Let f(t)=( (cos t)^3, (sin t)^3 )
Let S = {f(t) | t E R}
Draw a sketch of S.
==========================
Now I know that S is x^(2/3) + y(2/3) = 1

What is the fastest way to draw a really rough sketch of this? (bascially I need the shape) I am very lost in situations like this. I was never taught how to do quick sketch on graphs like this one...(no graphing calculators allowed, of course)


Please help me! Thanks!

 

[D H]

Some things to do:

• The function in question looks kind of like the equation for a unit circle. Sketching a circle as reference function might help.
• Look for symmetries. The function in question has some obvious and not-so-obvious symmetries. This let's you focus in on a part of the graph. The rest you can fill in by reflections.
• Look at the derivative of y with respect to x, x with respect to y. For a qualitative sketch you are looking for qualitative anomalies, like cusps.
• Convert to another form, such as polar. [tex]r^{2/3}(\cos^{2/3}\theta + \sin^{2/3}\theta) = 1[/itex]. Try to derive some qualitative relation regarding the angular term, $\cos^{2/3}\theta + \sin^{2/3}\theta$. This in turn will tell you somthing qualitative about $r$.[/tex]

[tex][/tex]

 

[kingwinner]

But this is not a function, so do I have to implicitly differenatiate to find dy/dx?

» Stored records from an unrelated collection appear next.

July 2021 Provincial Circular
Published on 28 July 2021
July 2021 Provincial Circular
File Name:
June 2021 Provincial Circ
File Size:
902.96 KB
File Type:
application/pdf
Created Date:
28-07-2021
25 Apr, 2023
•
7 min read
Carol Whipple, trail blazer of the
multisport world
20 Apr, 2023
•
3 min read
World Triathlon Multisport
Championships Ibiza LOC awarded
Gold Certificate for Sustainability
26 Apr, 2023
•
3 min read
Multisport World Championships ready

Also, how can I locate the cusps?

Thanks!

 

[D H]

I was using the term function a bit too loosely. It is an equation which becomes a function upon restricting the sqaure root to the principal value: $y=(1-x^{2/3})^{3/2}$. Doing so cuts off half of the curve, but that is easily fixed by taking advantage of the symmetries.

IMO, implicit differentiation of $x^{2/3}+y^{2/3}-1=0$ is easier than explicit differentiation of $y=(1-x^{2/3})^{3/2}$